*Work item*
Omit the pictures, and output the rest of the entries exactly as written.

Source texts of formatted documents
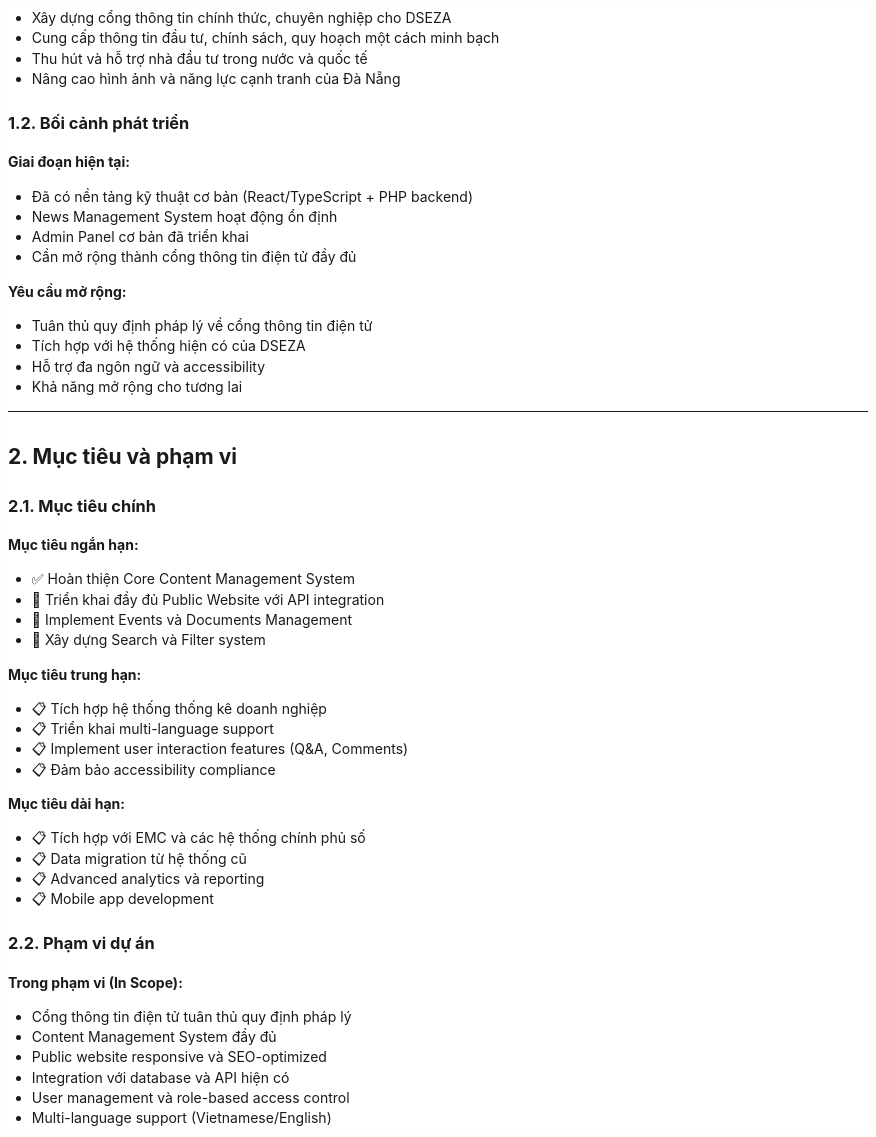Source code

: - Xây dựng cổng thông tin chính thức, chuyên nghiệp cho DSEZA
- Cung cấp thông tin đầu tư, chính sách, quy hoạch một cách minh bạch
- Thu hút và hỗ trợ nhà đầu tư trong nước và quốc tế
- Nâng cao hình ảnh và năng lực cạnh tranh của Đà Nẵng

### **1.2. Bối cảnh phát triển**

**Giai đoạn hiện tại:**
- Đã có nền tảng kỹ thuật cơ bản (React/TypeScript + PHP backend)
- News Management System hoạt động ổn định
- Admin Panel cơ bản đã triển khai
- Cần mở rộng thành cổng thông tin điện tử đầy đủ

**Yêu cầu mở rộng:**
- Tuân thủ quy định pháp lý về cổng thông tin điện tử
- Tích hợp với hệ thống hiện có của DSEZA
- Hỗ trợ đa ngôn ngữ và accessibility
- Khả năng mở rộng cho tương lai

---

## **2. Mục tiêu và phạm vi**

### **2.1. Mục tiêu chính**

**Mục tiêu ngắn hạn:**
- ✅ Hoàn thiện Core Content Management System
- 🔄 Triển khai đầy đủ Public Website với API integration
- 🔄 Implement Events và Documents Management
- 🔄 Xây dựng Search và Filter system

**Mục tiêu trung hạn:**
- 📋 Tích hợp hệ thống thống kê doanh nghiệp
- 📋 Triển khai multi-language support
- 📋 Implement user interaction features (Q&A, Comments)
- 📋 Đảm bảo accessibility compliance

**Mục tiêu dài hạn:**
- 📋 Tích hợp với EMC và các hệ thống chính phủ số
- 📋 Data migration từ hệ thống cũ
- 📋 Advanced analytics và reporting
- 📋 Mobile app development

### **2.2. Phạm vi dự án**

**Trong phạm vi (In Scope):**
- Cổng thông tin điện tử tuân thủ quy định pháp lý
- Content Management System đầy đủ
- Public website responsive và SEO-optimized
- Integration với database và API hiện có
- User management và role-based access control
- Multi-language support (Vietnamese/English)
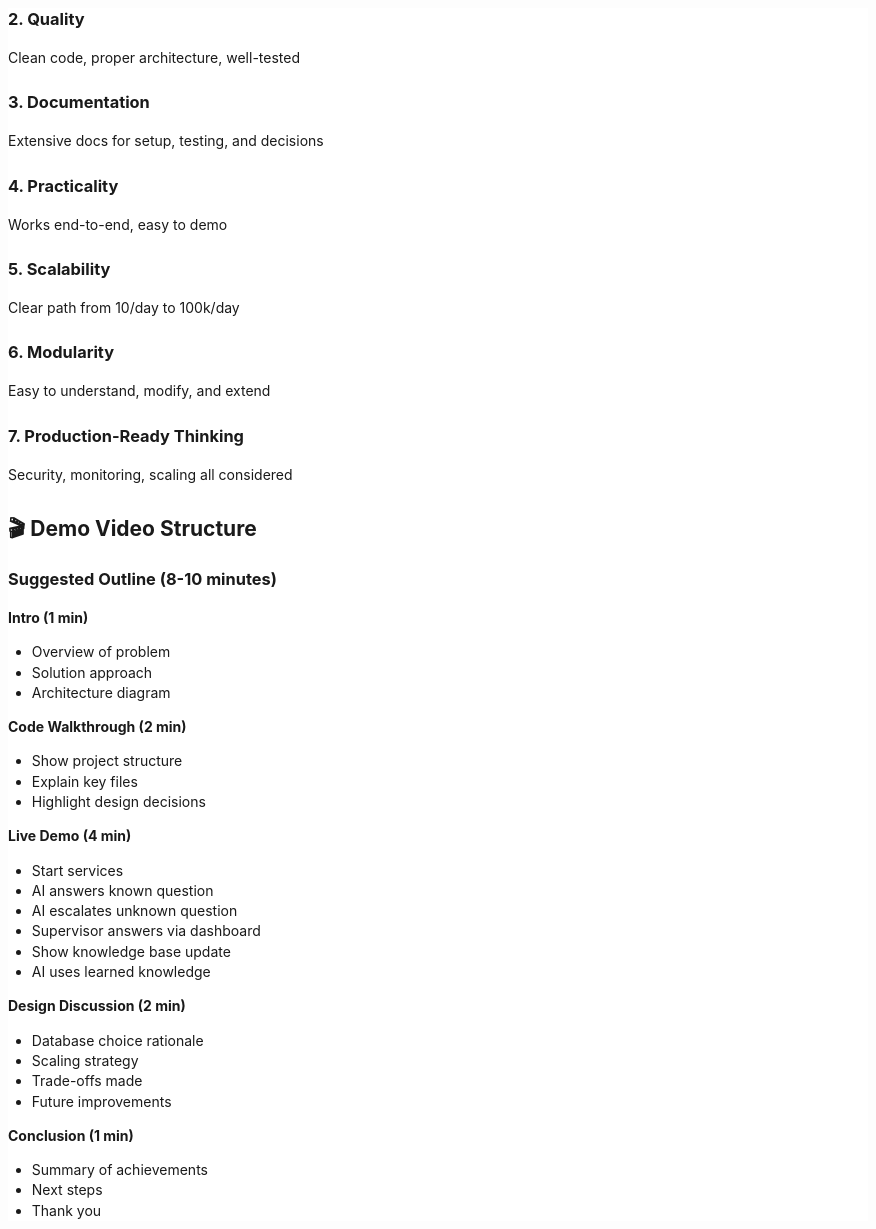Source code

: ### 2. Quality
Clean code, proper architecture, well-tested

### 3. Documentation
Extensive docs for setup, testing, and decisions

### 4. Practicality
Works end-to-end, easy to demo

### 5. Scalability
Clear path from 10/day to 100k/day

### 6. Modularity
Easy to understand, modify, and extend

### 7. Production-Ready Thinking
Security, monitoring, scaling all considered

## 🎬 Demo Video Structure

### Suggested Outline (8-10 minutes)

**Intro (1 min)**
- Overview of problem
- Solution approach
- Architecture diagram

**Code Walkthrough (2 min)**
- Show project structure
- Explain key files
- Highlight design decisions

**Live Demo (4 min)**
- Start services
- AI answers known question
- AI escalates unknown question
- Supervisor answers via dashboard
- Show knowledge base update
- AI uses learned knowledge

**Design Discussion (2 min)**
- Database choice rationale
- Scaling strategy
- Trade-offs made
- Future improvements

**Conclusion (1 min)**
- Summary of achievements
- Next steps
- Thank you
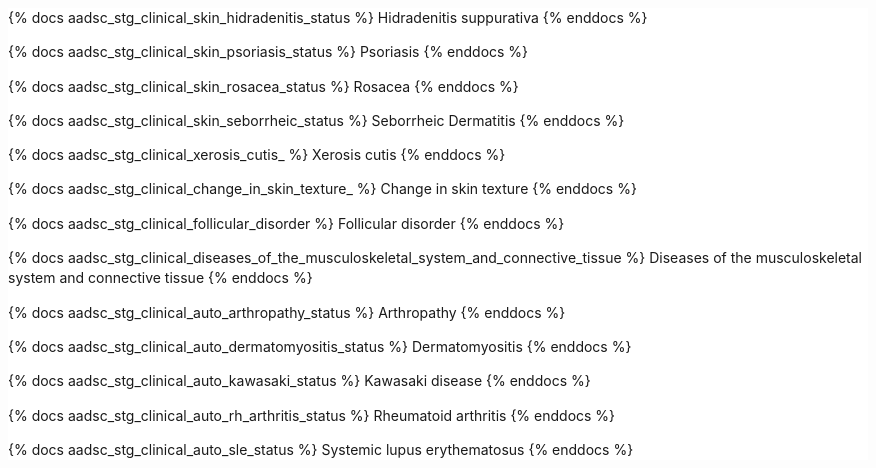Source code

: 
{% docs aadsc_stg_clinical_skin_hidradenitis_status %}
Hidradenitis suppurativa
{% enddocs %}


{% docs aadsc_stg_clinical_skin_psoriasis_status %}
Psoriasis
{% enddocs %}


{% docs aadsc_stg_clinical_skin_rosacea_status %}
Rosacea
{% enddocs %}


{% docs aadsc_stg_clinical_skin_seborrheic_status %}
Seborrheic Dermatitis
{% enddocs %}


{% docs aadsc_stg_clinical_xerosis_cutis_ %}
Xerosis cutis 
{% enddocs %}


{% docs aadsc_stg_clinical_change_in_skin_texture_ %}
Change in skin texture 
{% enddocs %}


{% docs aadsc_stg_clinical_follicular_disorder %}
Follicular disorder
{% enddocs %}


{% docs aadsc_stg_clinical_diseases_of_the_musculoskeletal_system_and_connective_tissue %}
Diseases of the musculoskeletal system and connective tissue
{% enddocs %}


{% docs aadsc_stg_clinical_auto_arthropathy_status %}
Arthropathy
{% enddocs %}


{% docs aadsc_stg_clinical_auto_dermatomyositis_status %}
Dermatomyositis
{% enddocs %}


{% docs aadsc_stg_clinical_auto_kawasaki_status %}
Kawasaki disease
{% enddocs %}


{% docs aadsc_stg_clinical_auto_rh_arthritis_status %}
Rheumatoid arthritis
{% enddocs %}


{% docs aadsc_stg_clinical_auto_sle_status %}
Systemic lupus erythematosus
{% enddocs %}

*Exercise solution*
Source code

: - Xây dựng cổng thông tin chính thức, chuyên nghiệp cho DSEZA
- Cung cấp thông tin đầu tư, chính sách, quy hoạch một cách minh bạch
- Thu hút và hỗ trợ nhà đầu tư trong nước và quốc tế
- Nâng cao hình ảnh và năng lực cạnh tranh của Đà Nẵng

### **1.2. Bối cảnh phát triển**

**Giai đoạn hiện tại:**
- Đã có nền tảng kỹ thuật cơ bản (React/TypeScript + PHP backend)
- News Management System hoạt động ổn định
- Admin Panel cơ bản đã triển khai
- Cần mở rộng thành cổng thông tin điện tử đầy đủ

**Yêu cầu mở rộng:**
- Tuân thủ quy định pháp lý về cổng thông tin điện tử
- Tích hợp với hệ thống hiện có của DSEZA
- Hỗ trợ đa ngôn ngữ và accessibility
- Khả năng mở rộng cho tương lai

---

## **2. Mục tiêu và phạm vi**

### **2.1. Mục tiêu chính**

**Mục tiêu ngắn hạn:**
- ✅ Hoàn thiện Core Content Management System
- 🔄 Triển khai đầy đủ Public Website với API integration
- 🔄 Implement Events và Documents Management
- 🔄 Xây dựng Search và Filter system

**Mục tiêu trung hạn:**
- 📋 Tích hợp hệ thống thống kê doanh nghiệp
- 📋 Triển khai multi-language support
- 📋 Implement user interaction features (Q&A, Comments)
- 📋 Đảm bảo accessibility compliance

**Mục tiêu dài hạn:**
- 📋 Tích hợp với EMC và các hệ thống chính phủ số
- 📋 Data migration từ hệ thống cũ
- 📋 Advanced analytics và reporting
- 📋 Mobile app development

### **2.2. Phạm vi dự án**

**Trong phạm vi (In Scope):**
- Cổng thông tin điện tử tuân thủ quy định pháp lý
- Content Management System đầy đủ
- Public website responsive và SEO-optimized
- Integration với database và API hiện có
- User management và role-based access control
- Multi-language support (Vietnamese/English)
Source code

: ### 2. Quality
Clean code, proper architecture, well-tested

### 3. Documentation
Extensive docs for setup, testing, and decisions

### 4. Practicality
Works end-to-end, easy to demo

### 5. Scalability
Clear path from 10/day to 100k/day

### 6. Modularity
Easy to understand, modify, and extend

### 7. Production-Ready Thinking
Security, monitoring, scaling all considered

## 🎬 Demo Video Structure

### Suggested Outline (8-10 minutes)

**Intro (1 min)**
- Overview of problem
- Solution approach
- Architecture diagram

**Code Walkthrough (2 min)**
- Show project structure
- Explain key files
- Highlight design decisions

**Live Demo (4 min)**
- Start services
- AI answers known question
- AI escalates unknown question
- Supervisor answers via dashboard
- Show knowledge base update
- AI uses learned knowledge

**Design Discussion (2 min)**
- Database choice rationale
- Scaling strategy
- Trade-offs made
- Future improvements

**Conclusion (1 min)**
- Summary of achievements
- Next steps
- Thank you
Source code

: 
{% docs aadsc_stg_clinical_skin_hidradenitis_status %}
Hidradenitis suppurativa
{% enddocs %}


{% docs aadsc_stg_clinical_skin_psoriasis_status %}
Psoriasis
{% enddocs %}


{% docs aadsc_stg_clinical_skin_rosacea_status %}
Rosacea
{% enddocs %}


{% docs aadsc_stg_clinical_skin_seborrheic_status %}
Seborrheic Dermatitis
{% enddocs %}


{% docs aadsc_stg_clinical_xerosis_cutis_ %}
Xerosis cutis 
{% enddocs %}


{% docs aadsc_stg_clinical_change_in_skin_texture_ %}
Change in skin texture 
{% enddocs %}


{% docs aadsc_stg_clinical_follicular_disorder %}
Follicular disorder
{% enddocs %}


{% docs aadsc_stg_clinical_diseases_of_the_musculoskeletal_system_and_connective_tissue %}
Diseases of the musculoskeletal system and connective tissue
{% enddocs %}


{% docs aadsc_stg_clinical_auto_arthropathy_status %}
Arthropathy
{% enddocs %}


{% docs aadsc_stg_clinical_auto_dermatomyositis_status %}
Dermatomyositis
{% enddocs %}


{% docs aadsc_stg_clinical_auto_kawasaki_status %}
Kawasaki disease
{% enddocs %}


{% docs aadsc_stg_clinical_auto_rh_arthritis_status %}
Rheumatoid arthritis
{% enddocs %}


{% docs aadsc_stg_clinical_auto_sle_status %}
Systemic lupus erythematosus
{% enddocs %}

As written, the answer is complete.